Exercise:
Each line of the records that holds the word "lines" should be copied out.

BEGIN Information

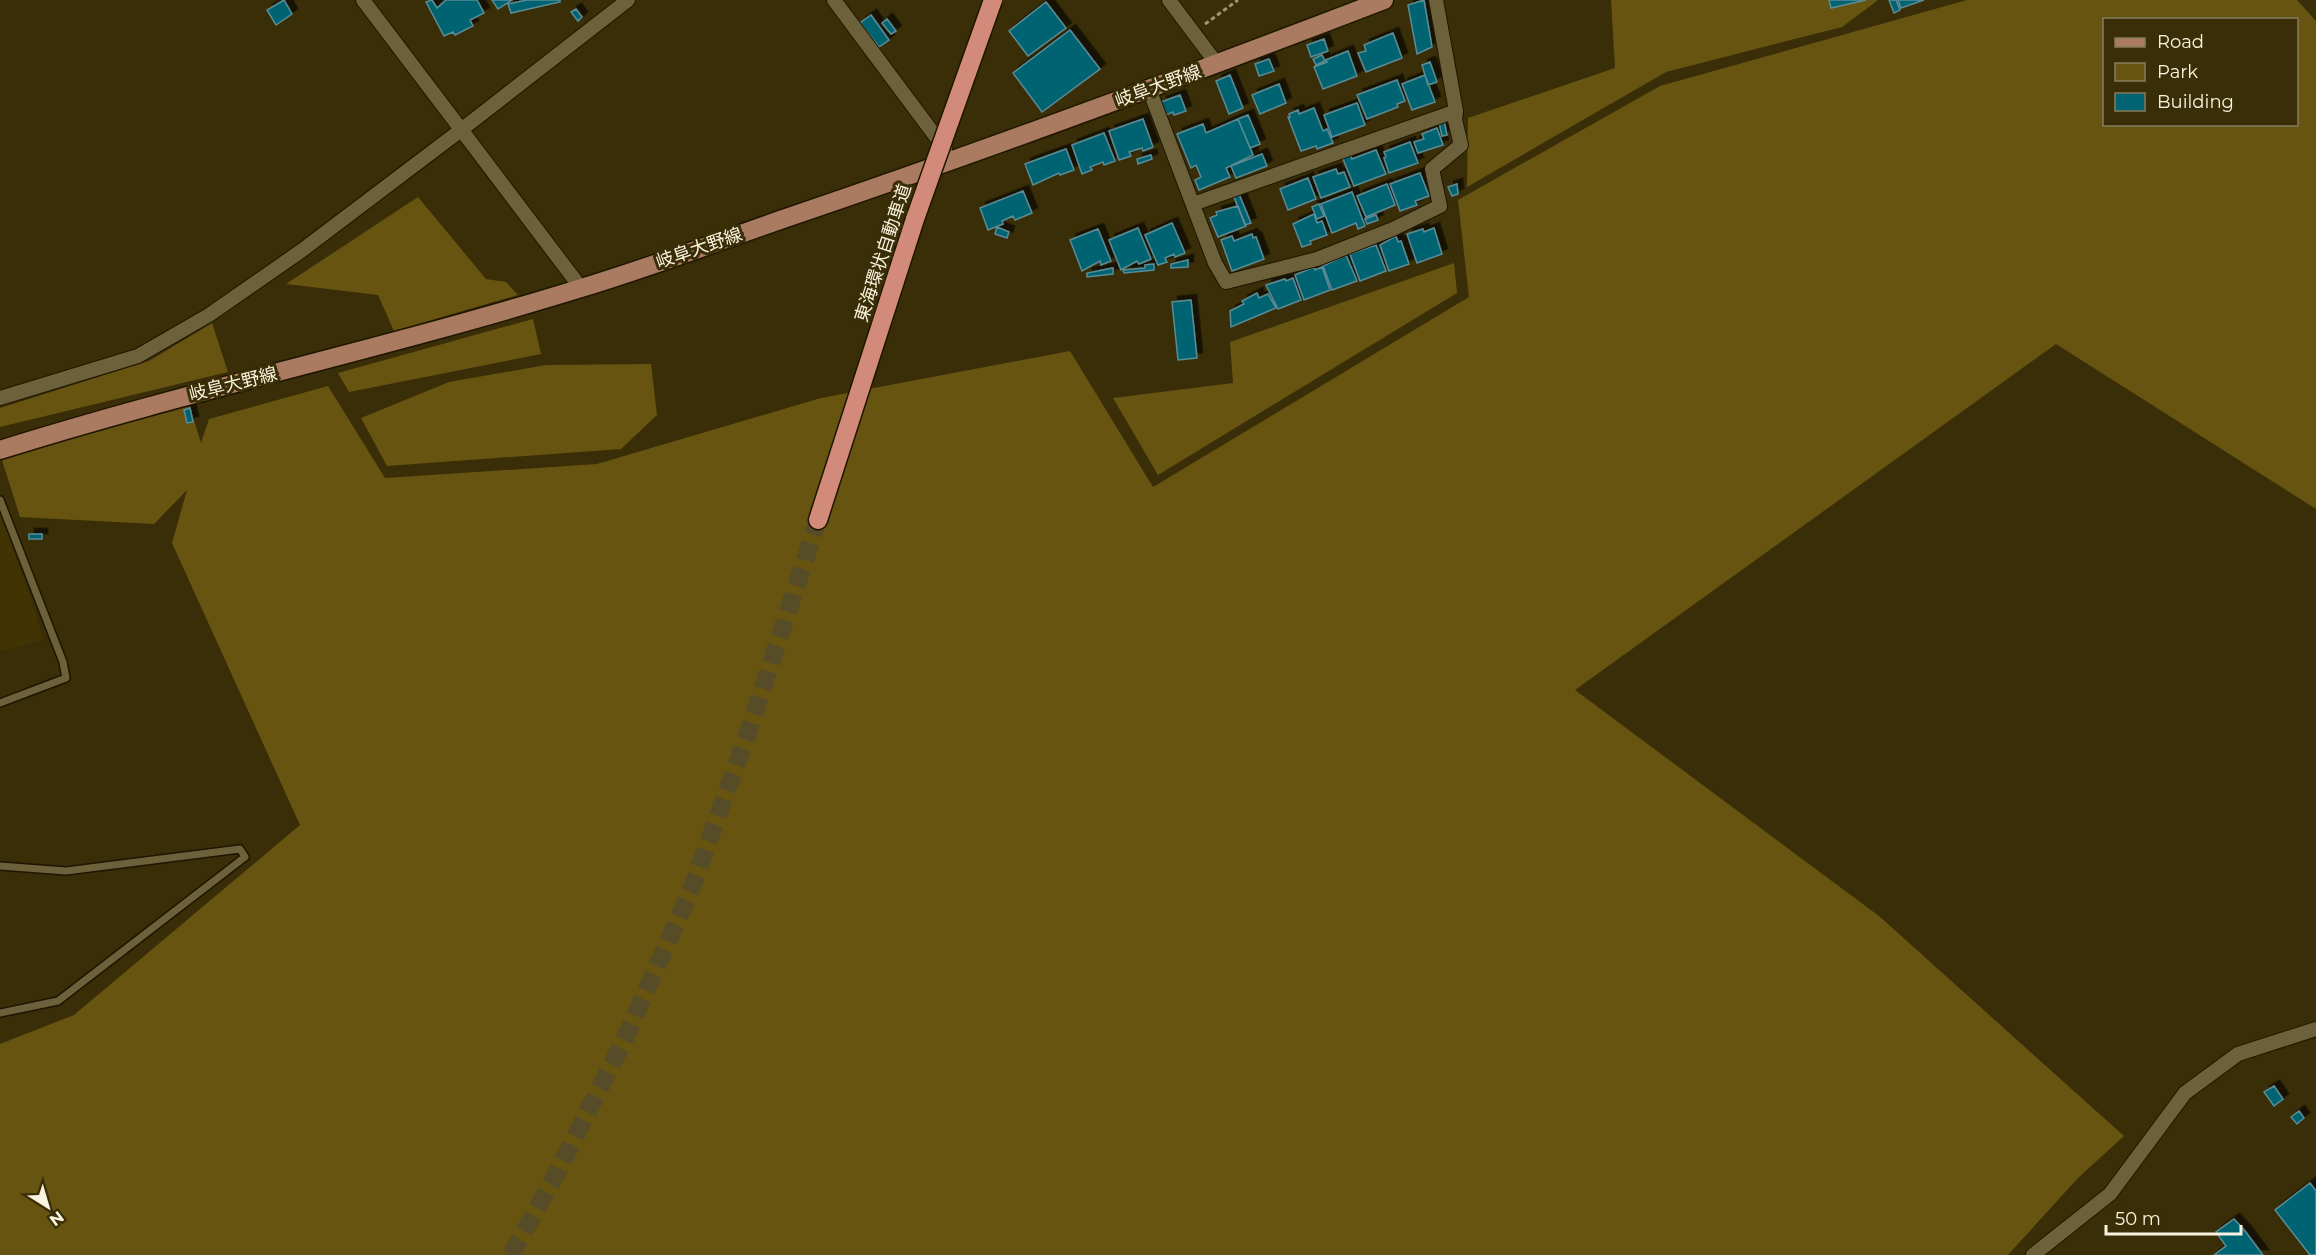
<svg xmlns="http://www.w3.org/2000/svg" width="2316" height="1255" font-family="Montserrat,'Noto Sans JP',sans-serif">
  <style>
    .built { fill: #413402 }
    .green { fill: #675411; fill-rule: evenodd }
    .building { fill: #026372; stroke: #5a8c97; stroke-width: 1.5; filter: url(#shadow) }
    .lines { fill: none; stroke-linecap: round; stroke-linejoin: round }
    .highway-tunnel { stroke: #564c27; stroke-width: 18; stroke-dasharray: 18 9; stroke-linecap: butt }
    .lane-casing { stroke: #1e1600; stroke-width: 10 }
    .street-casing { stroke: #1e1600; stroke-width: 16 }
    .primary-casing { stroke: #1e1600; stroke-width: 21 }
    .highway-casing { stroke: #1e1600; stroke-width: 21 }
    .path { stroke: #9d9577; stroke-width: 3; stroke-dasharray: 4.5 3; stroke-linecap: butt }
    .lane { stroke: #6d613b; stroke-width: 7 }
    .street { stroke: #6d613b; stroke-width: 14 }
    .primary { stroke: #aa7a61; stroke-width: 18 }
    .highway { stroke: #d28a7b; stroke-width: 18 }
    .highway-bridge-casing { stroke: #1e1600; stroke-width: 21; stroke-linecap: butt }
    .highway-bridge { stroke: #d28a7b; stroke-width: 18 }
    .labels { text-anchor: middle; stroke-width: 6; stroke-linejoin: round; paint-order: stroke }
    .street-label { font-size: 18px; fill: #faf4df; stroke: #392e07 }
  </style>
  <defs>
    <filter id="shadow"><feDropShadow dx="5.5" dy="-5.5" stdDeviation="0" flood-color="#0009"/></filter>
  </defs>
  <rect width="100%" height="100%" fill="#392e07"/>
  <path class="built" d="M0,510L44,639L0,652Z"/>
  <path class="green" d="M1611,0H1877V1L1842,27L1666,72L1467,187L1468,118L1615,68Z
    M1967,0H2297L2316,21V509L2056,344L1575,690L1879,916L2124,1136L2078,1178L2008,1255H0V1044L74,1015L300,825L172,543L187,490L154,524L20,517L1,457L189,404L201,443L209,419L328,386L385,478L597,464L821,398L1070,351L1153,487L1469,297L1458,200L1660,86ZM2104,20H2296V124H2104Z
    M418,197L486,279L506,282L518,295L394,331L378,295L286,284Z
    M1454,263L1457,293L1158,475L1113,398L1233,383L1230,342Z
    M533,319L541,354L349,392L338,373Z
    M212,323L228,372L0,427V408L149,361Z
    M651,364L657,415L621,449L387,466L361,418L449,382L546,365Z"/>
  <path class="building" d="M284,0L292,14L276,25L267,10Z
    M432,0L437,8L446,0H477L484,13L470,20L473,26L455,35L453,32L444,36L426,2Z
    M492,0H512L498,9Z
    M527,0H560V2L511,13L508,4Z
    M1424,0L1432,47L1417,54L1408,5Z
    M1829,0H1866L1831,8Z
    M1889,0H1896L1900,10L1894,13Z
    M1898,0H1924L1901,8Z
    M1046,2L1066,28L1028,56L1009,31Z
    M576,9L582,17L578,21L571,12Z
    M871,15L889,40L879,47L860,23Z
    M887,19L896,31L891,34L882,23Z
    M1070,30L1100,69L1042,112L1013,73Z
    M1393,33L1402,58L1366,72L1358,53L1366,51L1364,45Z
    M1324,39L1328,51L1311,57L1307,45Z
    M1348,51L1357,76L1323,89L1314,67L1327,62L1326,60Z
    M1322,55L1325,61L1316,65L1313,59Z
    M1269,59L1274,71L1259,76L1255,64Z
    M1430,62L1437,82L1428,85L1422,65Z
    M1230,75L1243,108L1229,114L1216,81Z
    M1425,75L1435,102L1412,110L1402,84Z
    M1397,80L1405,101L1397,104L1398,107L1367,119L1357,95Z
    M1279,84L1286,103L1260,114L1252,95Z
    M1180,95L1186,111L1174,115L1173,112L1166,115L1161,102Z
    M1357,103L1365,125L1332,137L1324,115Z
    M1314,108L1323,131L1327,129L1333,143L1317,149L1316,146L1301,151L1288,117H1290L1289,114L1298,110L1299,114Z
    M1248,115L1260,144L1250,148L1238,119Z
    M1143,119L1153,147L1143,151L1142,148L1129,152L1131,156L1119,160L1109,131Z
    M1238,119L1253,155L1226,168L1230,177L1199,190L1195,180L1201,177L1196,165L1191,168L1177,134L1203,124L1206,133Z
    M1444,121L1447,135L1442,136L1439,122Z
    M1437,128L1443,145L1418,153L1414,142L1424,139L1422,134Z
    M1104,133L1115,161L1104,165L1103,162L1090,167L1092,170L1082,174L1072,145Z
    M1410,142L1418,163L1389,173L1384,158L1386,157L1384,152Z
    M1066,149L1074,170L1060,175L1059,173L1033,185L1025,164Z
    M1376,150L1386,174L1354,186L1341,154L1349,151L1352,159Z
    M1262,154L1267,166L1236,178L1231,166Z
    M1151,155L1152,159L1138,164L1137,159Z
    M1336,169L1338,174L1344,172L1350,187L1321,198L1313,177Z
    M1420,173L1429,196L1415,201L1417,205L1400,211L1390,184Z
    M1308,178L1316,199L1288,210L1280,189Z
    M1387,184L1395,205L1366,217L1357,196Z
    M1457,184L1458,194L1452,196L1448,187Z
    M1023,191L1032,213L1015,220L1013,216L1002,221L1003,224L988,230L980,208Z
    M1352,192L1365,226L1358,229L1356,223L1332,233L1321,204Z
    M1239,194L1251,223L1245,225L1234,197Z
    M1319,204L1324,216L1317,219L1312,207Z
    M1238,206L1246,226L1218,237L1210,218L1217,215L1216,212Z
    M1314,214L1317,223L1322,221L1327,235L1310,241L1311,244L1302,247L1293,224Z
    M1376,215L1378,220L1367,224L1365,219Z
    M1172,223L1185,253L1175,257L1174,254L1165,258L1167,262L1158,265L1145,235Z
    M997,227L1009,232L1007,238L995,234Z
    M1138,228L1151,259L1139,264L1137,261L1121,270L1109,240Z
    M1434,228L1442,254L1417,263L1407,234L1423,229L1424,232Z
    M1098,229L1111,261L1101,265L1100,261L1082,271L1070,240Z
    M1252,234L1253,238L1256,237L1264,259L1232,271L1221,240L1232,236L1234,241Z
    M1396,236L1398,242L1401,241L1409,264L1389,271L1380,245Z
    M1376,245L1386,271L1360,281L1350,254Z
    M1346,255L1357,281L1332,290L1323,266Z
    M1188,260V267L1171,268V264Z
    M1154,264V270L1124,273L1123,270L1145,268V265Z
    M1314,267L1315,270L1322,267L1330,290L1304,300L1295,275Z
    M1113,268V274L1087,277V273Z
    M1293,278L1301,300L1278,309L1266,285L1285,279L1286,281Z
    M1257,293L1259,298L1268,294L1276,308L1231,327L1230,311L1244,304L1242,301Z
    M1191,300L1197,358L1178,360L1172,302Z
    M190,408L193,422L187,423L184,410Z
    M29,534H42V539H29Z
    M2274,1086L2283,1099L2274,1106L2264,1092Z
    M2299,1111L2304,1118L2297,1124L2291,1117Z
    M2310,1183L2316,1191V1255H2310L2275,1210Z
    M2234,1219L2245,1231L2263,1255H2214L2226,1246L2216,1232Z"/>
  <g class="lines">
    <path class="highway-tunnel" d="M511,1255L559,1169L626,1036L691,890L750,727L818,520"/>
    <g class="lane-casing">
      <path id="lane" d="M0,500L63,662L66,678L0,703
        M0,866L66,871L240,849L245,857L58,1001L0,1013"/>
    </g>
    <g class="street-casing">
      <path id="street" d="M363,0L581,288
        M834,0L945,149
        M1169,0L1217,64
        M1149,89L1215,263L1226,282L1317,259L1393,229L1440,206L1432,169L1461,145L1455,120L1456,111L1436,0
        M1193,204L1456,111
        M0,398L138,356L209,315L301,251L461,130L628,0
        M2033,1255L2110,1194L2185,1093L2238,1054L2316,1029"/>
    </g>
    <g class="primary-casing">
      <path id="primary" d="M0,450C191,390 387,348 578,289C648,268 717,242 786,218C987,150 1186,76 1384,0"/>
    </g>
    <g class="highway-casing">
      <path id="highway" d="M818,520L915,219"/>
    </g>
    <path class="path" d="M1205,24L1238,0"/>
    <use href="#lane" class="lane"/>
    <use href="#street" class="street"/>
    <use href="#primary" class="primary"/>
    <use href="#highway" class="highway"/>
    <g class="highway-bridge-casing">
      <path id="highway-bridge" d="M915,219L993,0"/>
    </g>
    <use href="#highway-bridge" class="highway-bridge"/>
  </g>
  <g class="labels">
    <g class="street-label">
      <text transform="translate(1158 86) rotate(-20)" y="6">岐阜大野線</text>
      <text transform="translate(699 248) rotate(-19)" y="6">岐阜大野線</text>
      <text transform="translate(883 253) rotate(-72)" y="6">東海環状自動車道</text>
      <text transform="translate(233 384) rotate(-14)" y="6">岐阜大野線</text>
    </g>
  </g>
  <rect x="2103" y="18" width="195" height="108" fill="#392e07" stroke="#867d5d" stroke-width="1.5"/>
  <rect x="2115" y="38" width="30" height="9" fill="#aa7a61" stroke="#867d5d" stroke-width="1.5"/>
  <text x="2157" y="48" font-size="18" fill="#faf4df">Road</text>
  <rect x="2115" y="63" width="30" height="18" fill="#675411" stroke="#867d5d" stroke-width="1.5"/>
  <text x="2157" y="78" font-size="18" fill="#faf4df">Park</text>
  <rect x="2115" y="93" width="30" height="18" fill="#026372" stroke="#867d5d" stroke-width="1.5"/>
  <text x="2157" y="108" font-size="18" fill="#faf4df">Building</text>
  <g transform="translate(48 1207) rotate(143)" stroke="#392e07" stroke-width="4.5" paint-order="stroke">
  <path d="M0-4.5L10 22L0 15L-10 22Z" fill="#faf4df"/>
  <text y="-9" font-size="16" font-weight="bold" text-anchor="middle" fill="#faf4df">N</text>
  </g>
  <path d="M2106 1225v9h135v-9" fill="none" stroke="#faf4df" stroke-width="3"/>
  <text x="2115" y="1225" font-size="18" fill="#faf4df" stroke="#392e07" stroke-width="4.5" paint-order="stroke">50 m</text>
</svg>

END Information

Written answer:
    .lines { fill: none; stroke-linecap: round; stroke-linejoin: round }
  <g class="lines">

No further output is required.